Nobel laureate, Prof. Wole Soyinka, has questioned the legality of the shutdown of Lagos, Ogun and the FCT ordered by President Buhari, in a move to contain coronavirus spread.

Recall that President Buhari had on Sunday, March 29th, 2020, ordered the complete shutdown of Lagos and Ogun States, as well as Abuja, in an effort to curtail the spread of coronavirus disease (COVID-19) in the country.

But the Nobel laureate, in a statement on Monday, March 30th, questioned if the president has the power, under the Nigerian Constitution, to order such shutdown.

Soyinka called on constitutional lawyers and lawmakers to shed light on the legality or illegality of such move.

He also warned the government against “constitutional piracy” in its fight to contain coronavirus in Nigeria.

Soyinka’s statement, titled “Between COVID and Constitutional Encroachment”, read in part,

Constitutional lawyers and our elected representatives should kindly step into this and educate us, mere lay minds. The worst development I can conceive of us is to have a situation where rational measures for the containment of the Coronavirus pandemic are rejected on account of their questionable genesis.

This is a time for Unity of Purpose, not nitpicking dissensions. So, before this becomes a habit, a question: does President Buhari have the powers to close down state borders? We want clear answers. We are not in a war emergency.

Appropriately focussed on measures for the saving lives, and committed to making sacrifices for the preservation of our communities, we should nonetheless remain alert to any encroachment on constitutionally demarcated powers. We need to exercise collective vigilance, and not compromise the future by submitting to interventions that are not backed by law and constitution.

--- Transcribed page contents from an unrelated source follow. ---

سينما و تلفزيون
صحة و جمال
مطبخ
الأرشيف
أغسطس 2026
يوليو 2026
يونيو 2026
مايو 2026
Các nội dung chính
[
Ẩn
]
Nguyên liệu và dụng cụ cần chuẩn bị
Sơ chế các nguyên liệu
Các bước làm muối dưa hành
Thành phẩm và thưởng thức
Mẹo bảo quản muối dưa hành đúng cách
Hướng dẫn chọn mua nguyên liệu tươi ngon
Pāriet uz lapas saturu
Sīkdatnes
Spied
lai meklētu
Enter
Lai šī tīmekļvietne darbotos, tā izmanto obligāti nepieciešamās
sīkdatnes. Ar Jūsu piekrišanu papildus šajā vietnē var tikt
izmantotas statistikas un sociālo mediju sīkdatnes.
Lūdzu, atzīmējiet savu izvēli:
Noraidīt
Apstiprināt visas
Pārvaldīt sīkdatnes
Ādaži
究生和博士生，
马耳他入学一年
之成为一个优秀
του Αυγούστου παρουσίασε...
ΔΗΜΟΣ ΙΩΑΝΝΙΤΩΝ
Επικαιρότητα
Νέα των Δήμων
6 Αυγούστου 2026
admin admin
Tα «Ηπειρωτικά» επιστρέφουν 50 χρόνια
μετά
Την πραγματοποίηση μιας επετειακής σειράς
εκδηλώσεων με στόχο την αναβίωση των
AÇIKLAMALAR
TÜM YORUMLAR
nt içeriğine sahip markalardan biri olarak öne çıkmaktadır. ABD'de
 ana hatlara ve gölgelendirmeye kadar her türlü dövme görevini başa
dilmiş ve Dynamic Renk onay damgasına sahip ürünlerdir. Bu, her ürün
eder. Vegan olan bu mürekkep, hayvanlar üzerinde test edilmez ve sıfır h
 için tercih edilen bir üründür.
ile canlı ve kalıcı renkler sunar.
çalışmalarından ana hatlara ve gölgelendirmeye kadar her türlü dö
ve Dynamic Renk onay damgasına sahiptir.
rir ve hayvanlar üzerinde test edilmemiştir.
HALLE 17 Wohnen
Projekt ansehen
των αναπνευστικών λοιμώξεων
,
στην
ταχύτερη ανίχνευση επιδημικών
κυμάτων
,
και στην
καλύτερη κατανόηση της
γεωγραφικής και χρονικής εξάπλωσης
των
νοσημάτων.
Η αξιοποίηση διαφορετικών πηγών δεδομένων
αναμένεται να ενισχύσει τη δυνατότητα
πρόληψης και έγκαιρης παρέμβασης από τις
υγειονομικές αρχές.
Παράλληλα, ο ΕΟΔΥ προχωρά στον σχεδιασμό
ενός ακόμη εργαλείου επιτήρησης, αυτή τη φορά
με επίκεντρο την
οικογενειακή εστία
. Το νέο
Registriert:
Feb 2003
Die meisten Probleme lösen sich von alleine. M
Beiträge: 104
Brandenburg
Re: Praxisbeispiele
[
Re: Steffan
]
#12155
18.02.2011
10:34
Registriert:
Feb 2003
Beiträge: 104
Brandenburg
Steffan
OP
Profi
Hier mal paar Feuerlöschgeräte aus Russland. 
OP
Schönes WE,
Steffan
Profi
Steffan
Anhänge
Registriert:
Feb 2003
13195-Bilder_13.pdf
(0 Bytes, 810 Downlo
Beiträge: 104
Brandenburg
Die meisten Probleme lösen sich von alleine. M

Who actually instigates these orders anyway? From where do they really emerge? What happens when the orders conflict with state measures, the product of a systematic containment strategy – `including even trial-and-error and hiccups – undertaken without let or leave of the Centre. So far, the anti-COVID-19 measures have proceeded along the rails of decentralised thinking, multilateral collaboration and technical exchanges between states.

The Centre is obviously part of the entire process, and one expects this to be the norm, even without the epidemic’s frontal assault on the Presidency itself. Indeed, the Centre is expected to drive the overall effort, but in collaboration, with extraordinary budgeting and refurbishing of facilities.

The universal imperative and urgency of this affliction should not become an opportunistic launch pad for a sneak RE-CENTRALISATION, no matter how seemingly insignificant its appearance. I urge governors and legislators to be especially watchful. No epidemic is ever cured with constitutional piracy. It only lays down new political viruses for the future.